• Requirement: Pictures appear among the records. Write out all else exactly as it stands.

··· Data shown ···

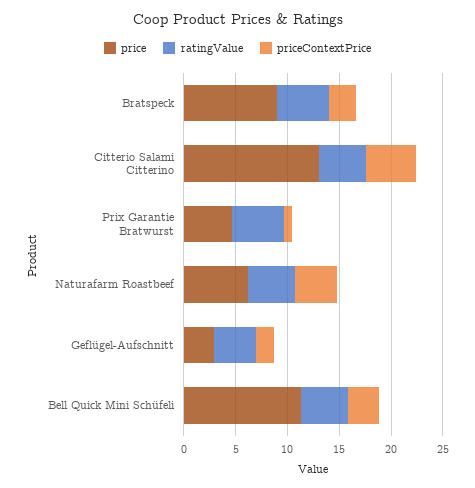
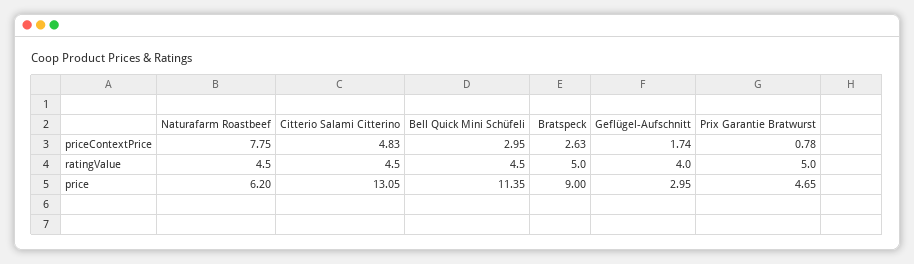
priceContextPrice, Naturafarm Roastbeef: 4 -> 7.75

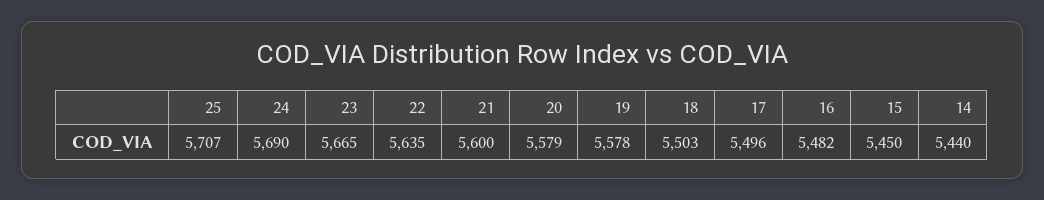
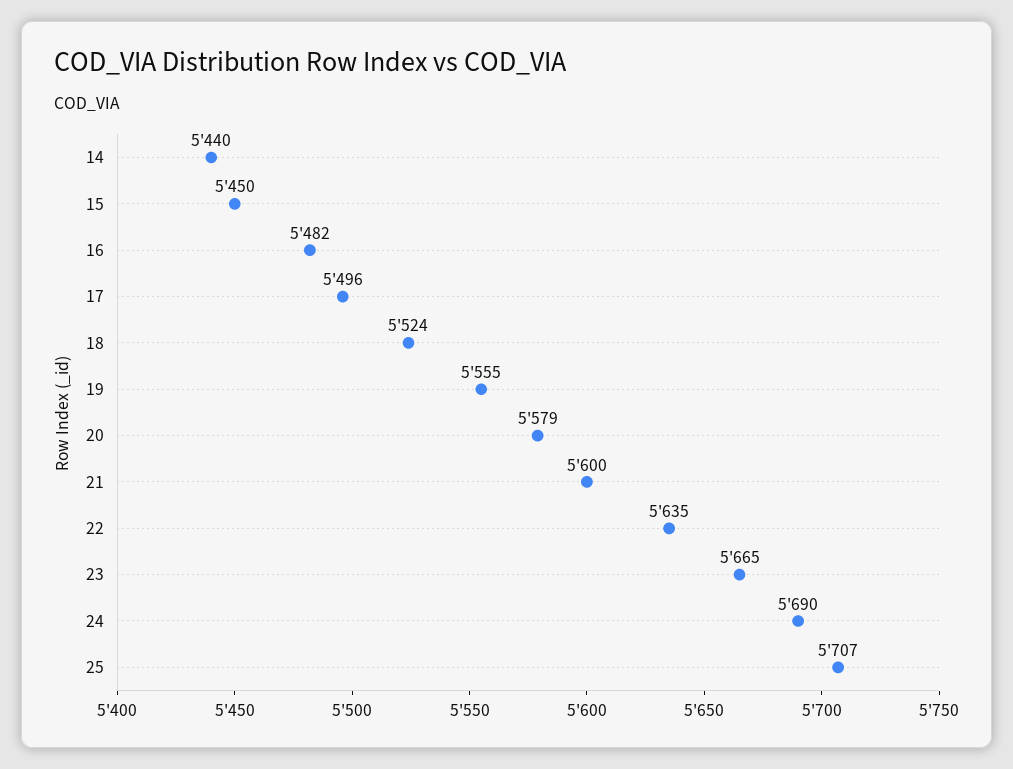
19: 5578 -> 5555
18: 5503 -> 5524

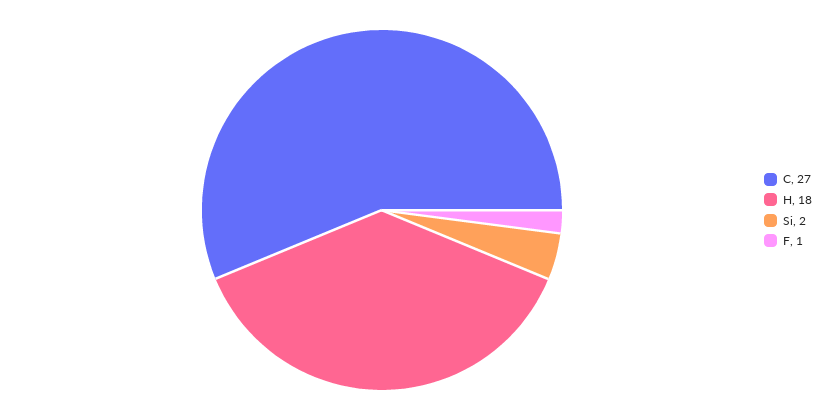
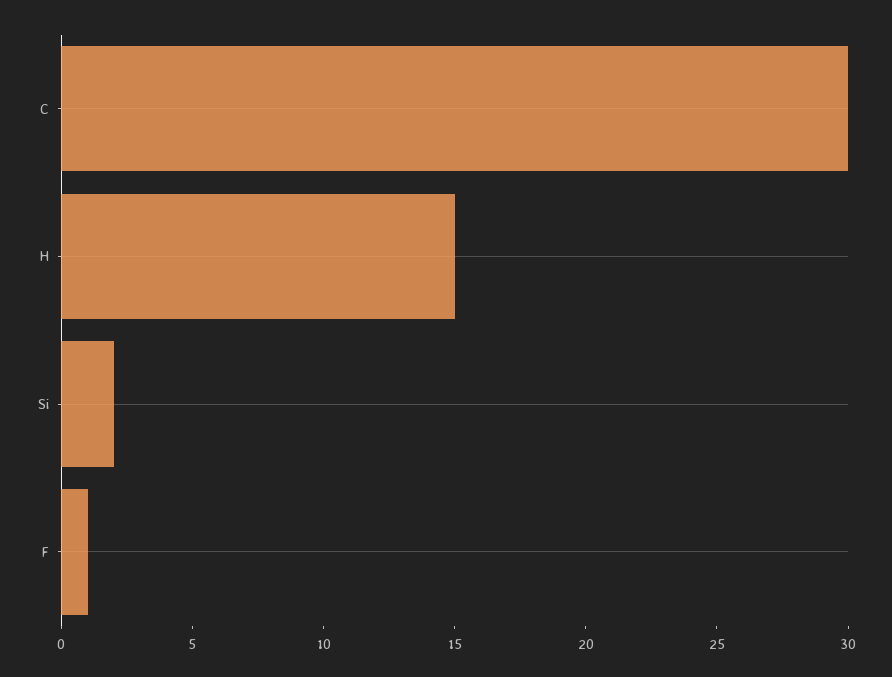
C: 27 -> 30
H: 18 -> 15

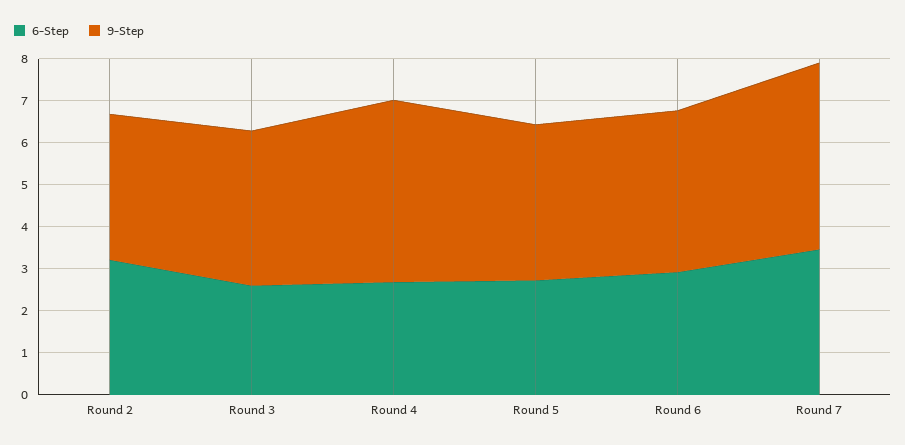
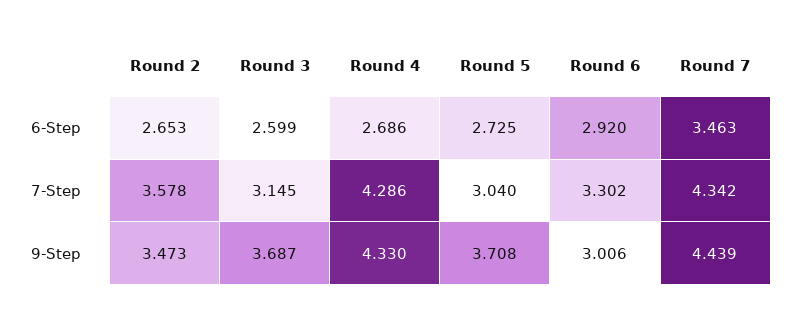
6-Step, Round 2: 3.2 -> 2.653
9-Step, Round 6: 3.8 -> 3.006
7-Step, Round 2: none -> 3.578
7-Step, Round 3: none -> 3.145
7-Step, Round 4: none -> 4.286
7-Step, Round 5: none -> 3.04
7-Step, Round 6: none -> 3.302
7-Step, Round 7: none -> 4.342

···

• Answer space:
priceContextPrice, Naturafarm Roastbeef: 4 -> 7.75

19: 5578 -> 5555
18: 5503 -> 5524

C: 27 -> 30
H: 18 -> 15

6-Step, Round 2: 3.2 -> 2.653
9-Step, Round 6: 3.8 -> 3.006
7-Step, Round 2: none -> 3.578
7-Step, Round 3: none -> 3.145
7-Step, Round 4: none -> 4.286
7-Step, Round 5: none -> 3.04
7-Step, Round 6: none -> 3.302
7-Step, Round 7: none -> 4.342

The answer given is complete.